TASK DESCRIPTION: Could you transcribe exactly the lines below, from the line with "3: (393, 670)" through the line with "30: (142, 105)", and nothing else, leaving out the pictures?

[Start of section]

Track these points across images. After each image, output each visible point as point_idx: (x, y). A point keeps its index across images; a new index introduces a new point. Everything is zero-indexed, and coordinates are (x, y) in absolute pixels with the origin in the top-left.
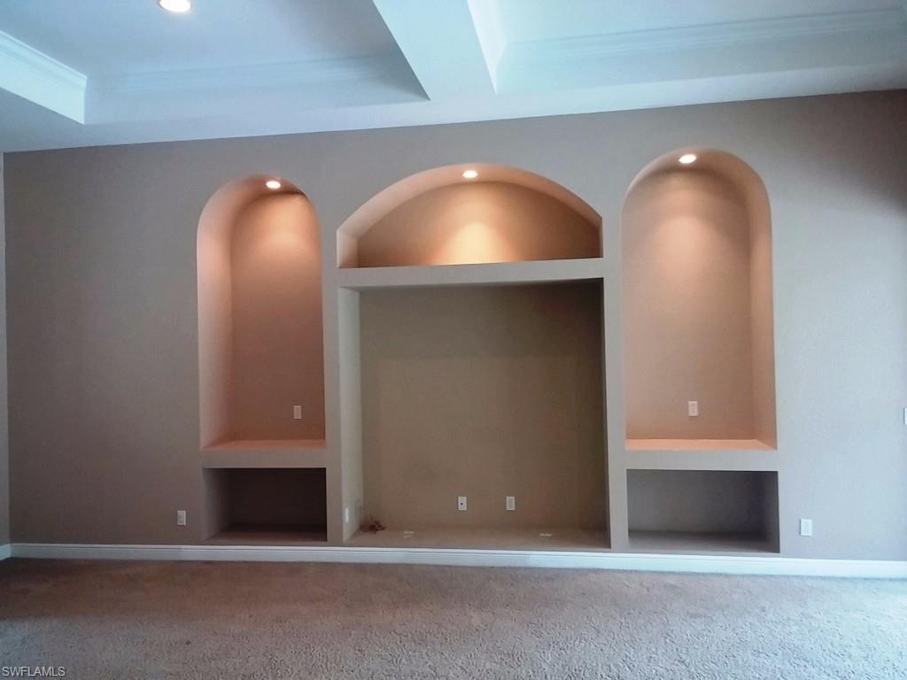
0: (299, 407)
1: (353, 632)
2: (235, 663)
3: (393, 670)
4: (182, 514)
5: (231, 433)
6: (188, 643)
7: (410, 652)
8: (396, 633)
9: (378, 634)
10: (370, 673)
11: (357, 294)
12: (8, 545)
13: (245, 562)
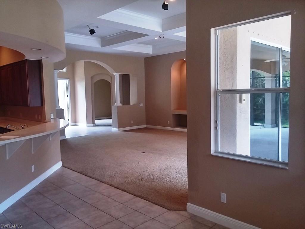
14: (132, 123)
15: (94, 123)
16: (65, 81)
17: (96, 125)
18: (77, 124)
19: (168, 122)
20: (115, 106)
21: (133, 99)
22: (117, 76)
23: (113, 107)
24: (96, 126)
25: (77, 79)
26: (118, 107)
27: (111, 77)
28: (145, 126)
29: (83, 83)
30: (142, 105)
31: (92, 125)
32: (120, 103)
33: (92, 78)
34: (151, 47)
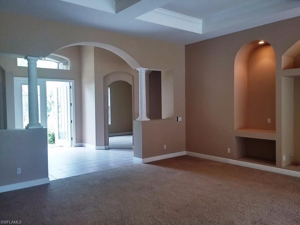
0: (270, 119)
1: (273, 195)
2: (231, 194)
3: (281, 209)
4: (229, 149)
5: (246, 126)
6: (220, 185)
7: (291, 206)
8: (289, 199)
9: (282, 197)
10: (273, 208)
11: (293, 79)
12: (185, 151)
13: (247, 168)
14: (165, 148)
15: (106, 143)
16: (69, 83)
17: (110, 147)
18: (83, 144)
19: (227, 150)
20: (138, 121)
21: (167, 111)
22: (142, 72)
23: (134, 123)
24: (109, 149)
25: (85, 80)
26: (144, 123)
27: (133, 77)
28: (184, 153)
29: (93, 86)
30: (180, 119)
31: (104, 147)
32: (147, 116)
33: (105, 78)
34: (201, 22)
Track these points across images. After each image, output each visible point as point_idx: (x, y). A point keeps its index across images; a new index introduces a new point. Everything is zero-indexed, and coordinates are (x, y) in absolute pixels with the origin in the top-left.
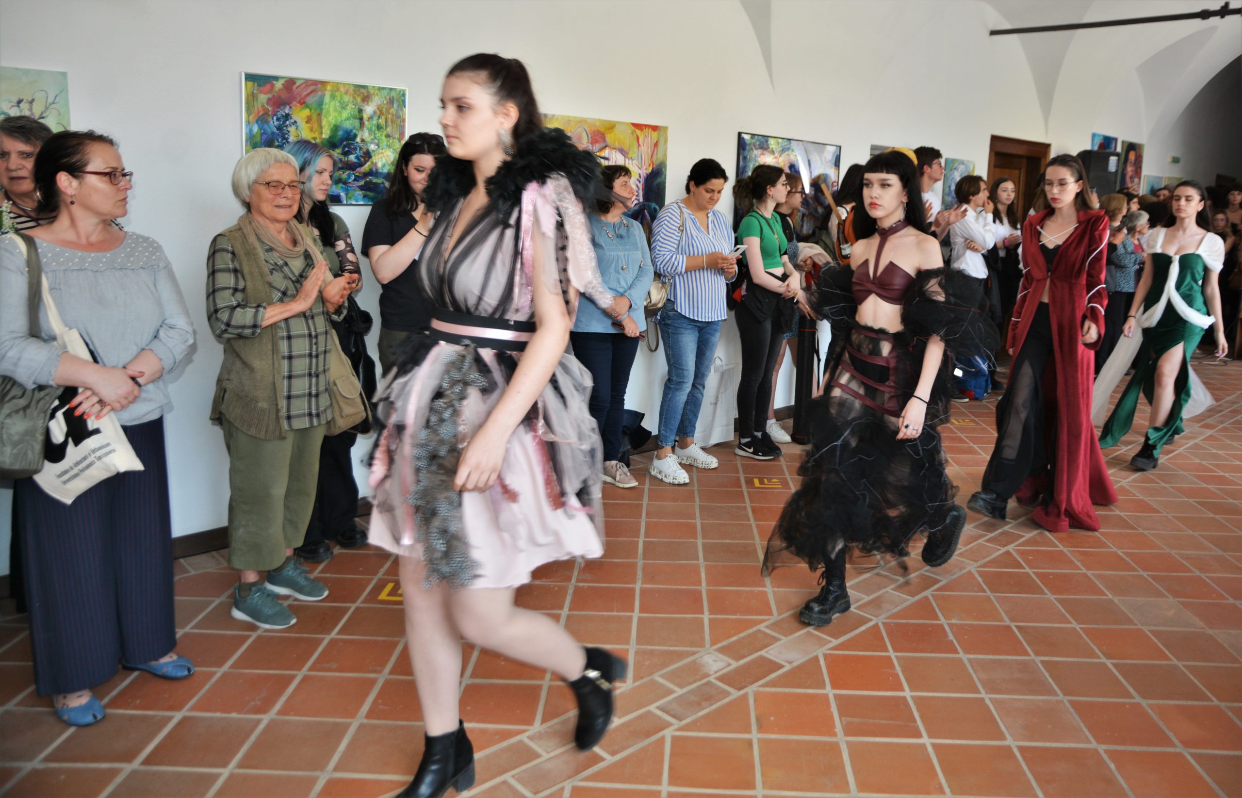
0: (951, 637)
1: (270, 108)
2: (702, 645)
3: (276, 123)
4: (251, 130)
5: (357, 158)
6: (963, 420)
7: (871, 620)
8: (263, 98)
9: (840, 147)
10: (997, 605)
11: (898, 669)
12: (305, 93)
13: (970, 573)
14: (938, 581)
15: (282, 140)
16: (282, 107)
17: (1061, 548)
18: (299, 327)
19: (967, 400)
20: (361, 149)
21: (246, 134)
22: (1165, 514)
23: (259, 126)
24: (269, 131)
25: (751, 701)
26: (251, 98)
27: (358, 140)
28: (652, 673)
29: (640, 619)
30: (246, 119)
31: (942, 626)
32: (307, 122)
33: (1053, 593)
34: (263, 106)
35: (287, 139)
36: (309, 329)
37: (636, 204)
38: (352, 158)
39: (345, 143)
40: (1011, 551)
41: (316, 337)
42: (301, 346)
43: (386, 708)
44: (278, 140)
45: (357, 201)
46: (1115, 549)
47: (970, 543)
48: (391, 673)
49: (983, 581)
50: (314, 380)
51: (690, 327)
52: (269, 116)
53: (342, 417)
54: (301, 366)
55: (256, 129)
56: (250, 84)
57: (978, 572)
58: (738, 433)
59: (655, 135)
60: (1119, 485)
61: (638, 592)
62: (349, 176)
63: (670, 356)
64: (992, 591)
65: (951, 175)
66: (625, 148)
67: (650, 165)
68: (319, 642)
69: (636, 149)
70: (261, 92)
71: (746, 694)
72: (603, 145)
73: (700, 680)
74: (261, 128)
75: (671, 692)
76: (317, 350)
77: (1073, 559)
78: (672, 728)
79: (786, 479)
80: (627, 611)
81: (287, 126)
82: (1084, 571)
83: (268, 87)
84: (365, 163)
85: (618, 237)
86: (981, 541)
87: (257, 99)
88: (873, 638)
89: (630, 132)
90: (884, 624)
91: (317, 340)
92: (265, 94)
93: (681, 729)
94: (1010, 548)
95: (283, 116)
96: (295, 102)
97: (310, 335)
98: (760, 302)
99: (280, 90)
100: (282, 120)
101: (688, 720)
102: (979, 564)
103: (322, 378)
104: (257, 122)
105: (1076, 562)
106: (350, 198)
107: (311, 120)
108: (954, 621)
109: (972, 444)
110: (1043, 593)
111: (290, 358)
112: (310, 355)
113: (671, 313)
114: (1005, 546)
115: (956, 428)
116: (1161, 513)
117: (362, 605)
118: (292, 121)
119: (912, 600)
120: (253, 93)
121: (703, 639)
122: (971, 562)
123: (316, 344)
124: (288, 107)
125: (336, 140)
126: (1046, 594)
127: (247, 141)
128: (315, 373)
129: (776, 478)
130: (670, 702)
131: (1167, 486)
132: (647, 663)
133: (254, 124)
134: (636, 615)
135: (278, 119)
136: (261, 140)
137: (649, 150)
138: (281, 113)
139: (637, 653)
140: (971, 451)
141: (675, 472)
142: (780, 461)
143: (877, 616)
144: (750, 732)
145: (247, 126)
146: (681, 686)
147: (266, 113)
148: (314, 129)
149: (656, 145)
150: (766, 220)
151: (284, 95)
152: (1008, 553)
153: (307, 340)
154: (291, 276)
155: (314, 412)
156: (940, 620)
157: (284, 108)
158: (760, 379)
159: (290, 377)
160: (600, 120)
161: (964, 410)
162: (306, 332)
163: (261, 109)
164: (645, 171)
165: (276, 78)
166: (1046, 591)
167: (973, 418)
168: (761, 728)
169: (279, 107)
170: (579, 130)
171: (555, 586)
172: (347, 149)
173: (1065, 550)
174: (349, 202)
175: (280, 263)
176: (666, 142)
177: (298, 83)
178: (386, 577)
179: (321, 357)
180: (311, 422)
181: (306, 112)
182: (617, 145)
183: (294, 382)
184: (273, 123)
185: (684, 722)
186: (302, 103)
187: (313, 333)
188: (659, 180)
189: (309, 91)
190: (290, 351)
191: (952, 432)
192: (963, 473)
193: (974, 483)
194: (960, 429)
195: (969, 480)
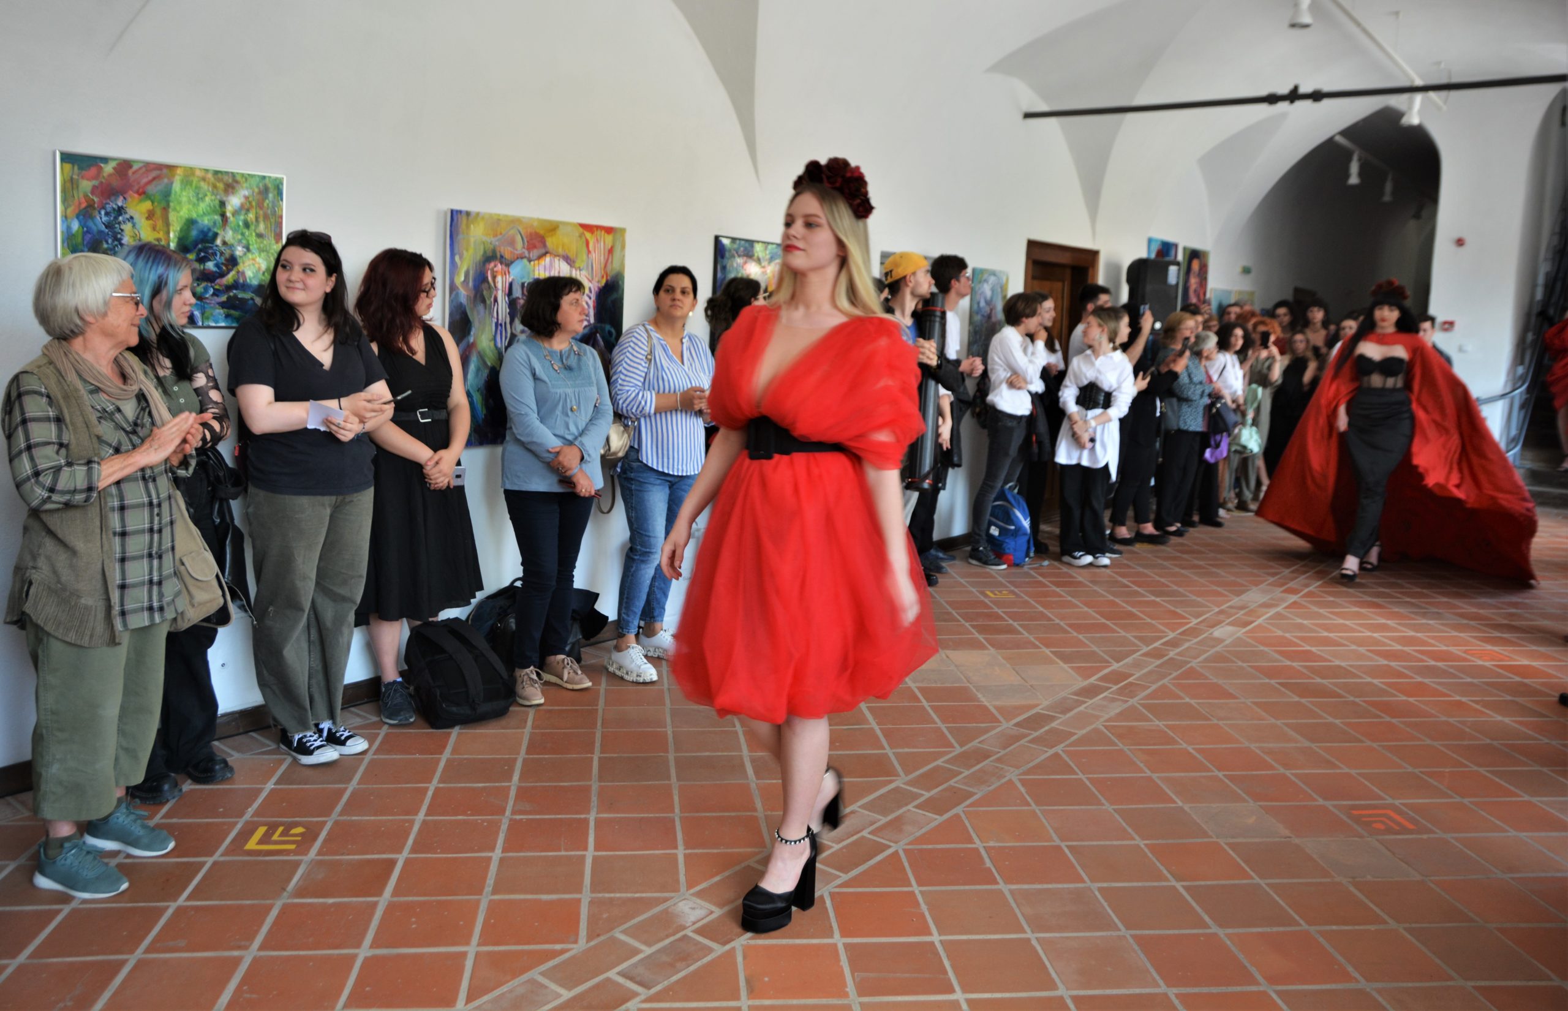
0: (988, 863)
1: (96, 199)
2: (677, 890)
3: (105, 219)
4: (69, 228)
5: (217, 265)
6: (1000, 592)
7: (889, 847)
8: (86, 185)
10: (1044, 821)
11: (924, 907)
12: (144, 180)
13: (1010, 782)
14: (972, 794)
15: (113, 241)
16: (113, 198)
17: (1121, 746)
18: (135, 494)
19: (1004, 567)
20: (222, 254)
21: (62, 232)
22: (1243, 700)
23: (80, 222)
24: (94, 229)
25: (740, 959)
26: (68, 185)
27: (219, 242)
28: (612, 929)
29: (595, 859)
30: (62, 212)
31: (976, 850)
32: (148, 218)
33: (1112, 804)
34: (86, 196)
35: (119, 240)
36: (149, 496)
37: (586, 327)
38: (210, 265)
39: (200, 246)
40: (1061, 753)
41: (159, 505)
42: (138, 520)
43: (254, 996)
44: (107, 243)
45: (216, 322)
46: (1184, 745)
47: (1011, 745)
48: (262, 948)
49: (1027, 792)
50: (155, 562)
51: (659, 482)
52: (95, 209)
53: (193, 606)
54: (137, 545)
55: (75, 226)
56: (68, 166)
57: (1020, 780)
59: (609, 239)
60: (1189, 666)
61: (592, 824)
62: (206, 290)
63: (633, 520)
64: (1038, 804)
66: (571, 255)
67: (603, 277)
68: (161, 911)
69: (585, 257)
70: (83, 178)
71: (733, 949)
72: (543, 251)
73: (674, 934)
74: (83, 225)
75: (636, 952)
76: (160, 523)
77: (1135, 759)
78: (638, 999)
80: (578, 849)
81: (119, 223)
82: (1148, 773)
83: (93, 171)
84: (228, 273)
85: (565, 368)
86: (1022, 742)
87: (78, 187)
88: (892, 871)
89: (577, 234)
90: (905, 851)
91: (160, 510)
92: (88, 179)
93: (648, 1000)
94: (1059, 749)
95: (114, 209)
96: (131, 192)
97: (151, 504)
99: (110, 175)
100: (113, 215)
101: (659, 988)
102: (1021, 771)
103: (168, 559)
104: (77, 218)
105: (1138, 763)
106: (208, 318)
107: (153, 215)
108: (992, 844)
109: (1011, 622)
110: (1099, 803)
111: (123, 534)
112: (151, 530)
113: (635, 465)
114: (1052, 747)
115: (993, 602)
116: (1236, 697)
117: (222, 859)
118: (128, 216)
119: (940, 819)
120: (72, 179)
121: (677, 881)
122: (1012, 769)
123: (158, 515)
124: (121, 198)
125: (188, 242)
126: (1103, 805)
127: (63, 242)
128: (156, 553)
130: (635, 965)
131: (1245, 665)
132: (605, 916)
133: (73, 219)
134: (590, 854)
135: (107, 214)
136: (83, 239)
137: (602, 258)
138: (111, 205)
139: (592, 903)
140: (1011, 630)
141: (640, 667)
143: (896, 842)
144: (738, 998)
145: (63, 222)
146: (649, 945)
147: (91, 205)
148: (158, 228)
149: (611, 251)
151: (116, 183)
152: (1056, 755)
153: (146, 511)
154: (125, 426)
155: (156, 604)
156: (975, 843)
157: (116, 200)
159: (123, 560)
160: (539, 220)
161: (1000, 579)
162: (146, 500)
163: (83, 200)
164: (596, 284)
165: (105, 160)
166: (1103, 801)
167: (1013, 588)
168: (752, 992)
169: (109, 197)
170: (512, 232)
171: (483, 821)
172: (202, 254)
173: (1125, 748)
174: (206, 324)
175: (111, 408)
176: (623, 247)
177: (135, 167)
178: (256, 819)
179: (167, 532)
180: (152, 618)
181: (147, 205)
182: (560, 251)
183: (129, 565)
184: (101, 219)
185: (653, 991)
186: (142, 193)
187: (155, 501)
188: (614, 296)
189: (150, 178)
190: (123, 526)
191: (987, 606)
192: (1000, 658)
193: (1014, 669)
194: (996, 603)
195: (1008, 665)
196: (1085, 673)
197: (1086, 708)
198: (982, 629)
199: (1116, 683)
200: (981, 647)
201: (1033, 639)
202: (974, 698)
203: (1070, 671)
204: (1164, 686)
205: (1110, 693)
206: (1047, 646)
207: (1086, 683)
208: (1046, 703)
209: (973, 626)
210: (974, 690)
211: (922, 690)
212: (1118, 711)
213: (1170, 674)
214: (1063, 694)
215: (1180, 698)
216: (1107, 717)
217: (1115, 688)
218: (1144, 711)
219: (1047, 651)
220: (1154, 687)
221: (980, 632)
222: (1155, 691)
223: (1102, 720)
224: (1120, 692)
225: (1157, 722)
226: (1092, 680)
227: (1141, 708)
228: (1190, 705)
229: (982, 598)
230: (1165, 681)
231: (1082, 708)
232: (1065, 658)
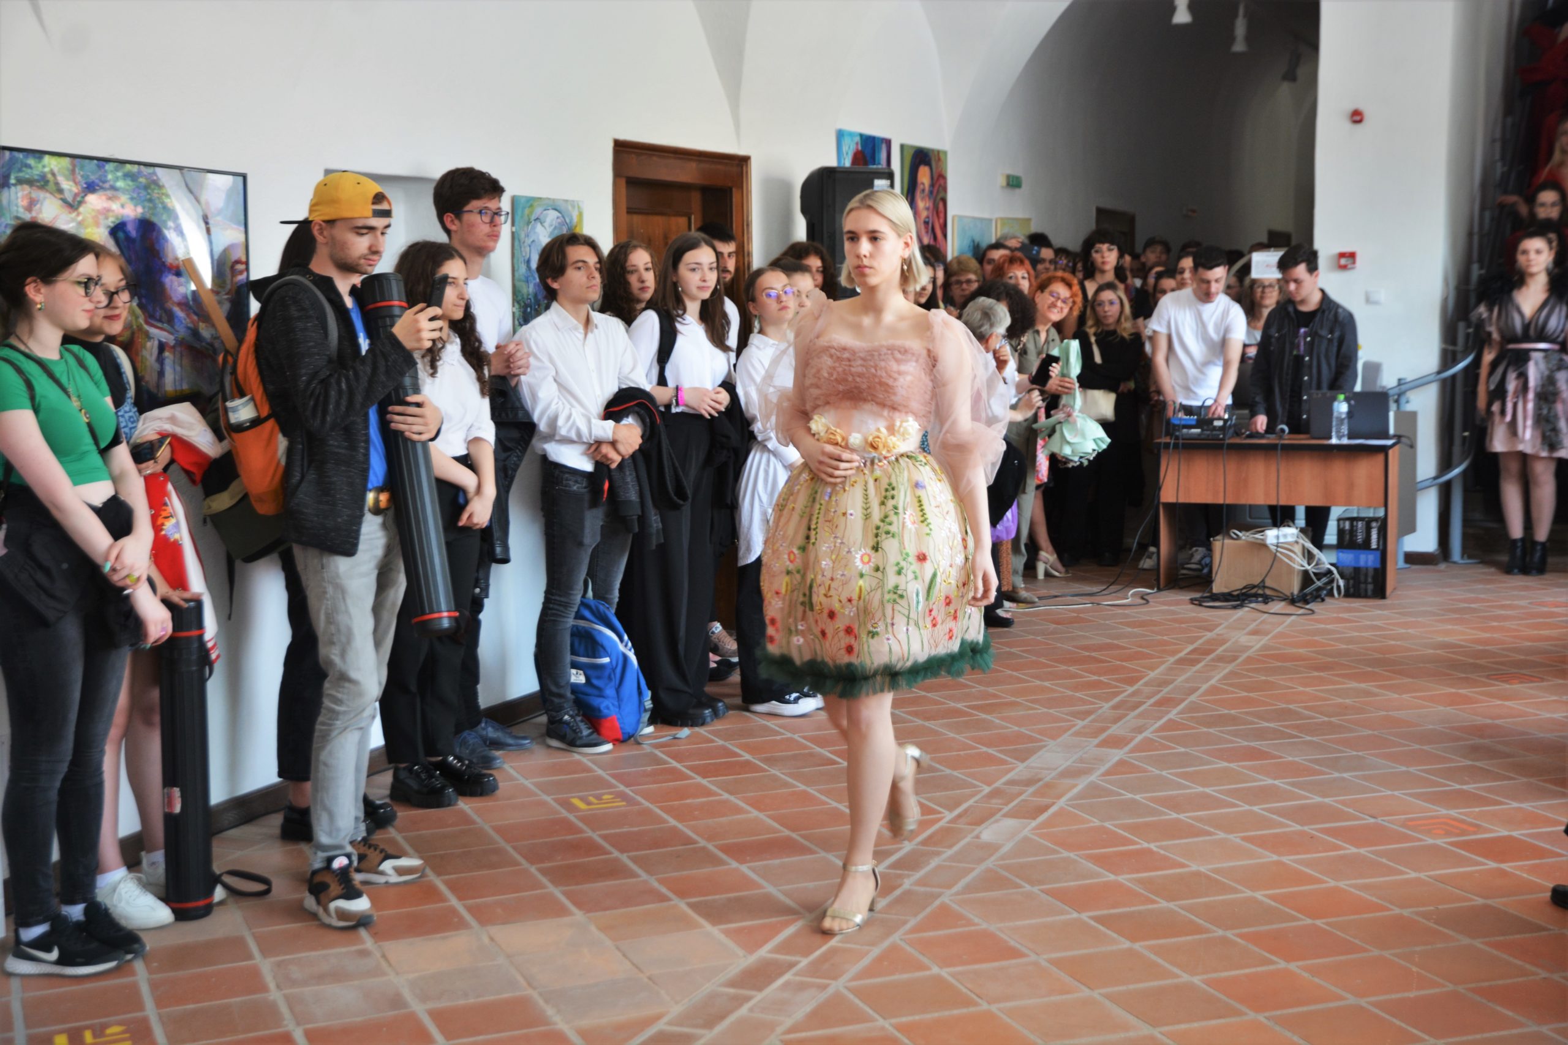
6: (599, 798)
9: (244, 177)
19: (608, 747)
22: (1033, 957)
58: (12, 917)
60: (937, 902)
65: (527, 236)
79: (145, 1021)
98: (47, 572)
109: (616, 854)
115: (583, 819)
116: (1021, 955)
129: (119, 1023)
131: (1035, 889)
140: (615, 871)
142: (133, 973)
150: (40, 363)
158: (64, 768)
161: (600, 772)
167: (622, 788)
191: (570, 827)
192: (593, 928)
193: (618, 949)
194: (591, 820)
195: (608, 943)
196: (750, 941)
197: (751, 1010)
198: (561, 876)
199: (806, 954)
200: (562, 911)
201: (656, 884)
202: (542, 1020)
203: (722, 937)
204: (894, 948)
205: (796, 974)
206: (682, 894)
207: (752, 959)
208: (676, 1010)
209: (543, 872)
210: (541, 1002)
211: (436, 1015)
212: (808, 1008)
213: (905, 923)
214: (708, 988)
215: (922, 967)
216: (789, 1022)
217: (804, 962)
218: (857, 1001)
219: (682, 905)
220: (876, 951)
221: (555, 882)
222: (879, 959)
223: (780, 1030)
224: (815, 969)
225: (881, 1022)
226: (764, 952)
227: (851, 996)
228: (938, 979)
229: (564, 813)
230: (896, 938)
231: (743, 1011)
232: (715, 914)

[End of section]

WRITTEN RESPONSE:
3: (393, 670)
4: (182, 514)
5: (231, 433)
6: (188, 643)
7: (410, 652)
8: (396, 633)
9: (378, 634)
10: (370, 673)
11: (357, 294)
12: (8, 545)
13: (245, 562)
14: (132, 123)
15: (94, 123)
16: (65, 81)
17: (96, 125)
18: (77, 124)
19: (168, 122)
20: (115, 106)
21: (133, 99)
22: (117, 76)
23: (113, 107)
24: (96, 126)
25: (77, 79)
26: (118, 107)
27: (111, 77)
28: (145, 126)
29: (83, 83)
30: (142, 105)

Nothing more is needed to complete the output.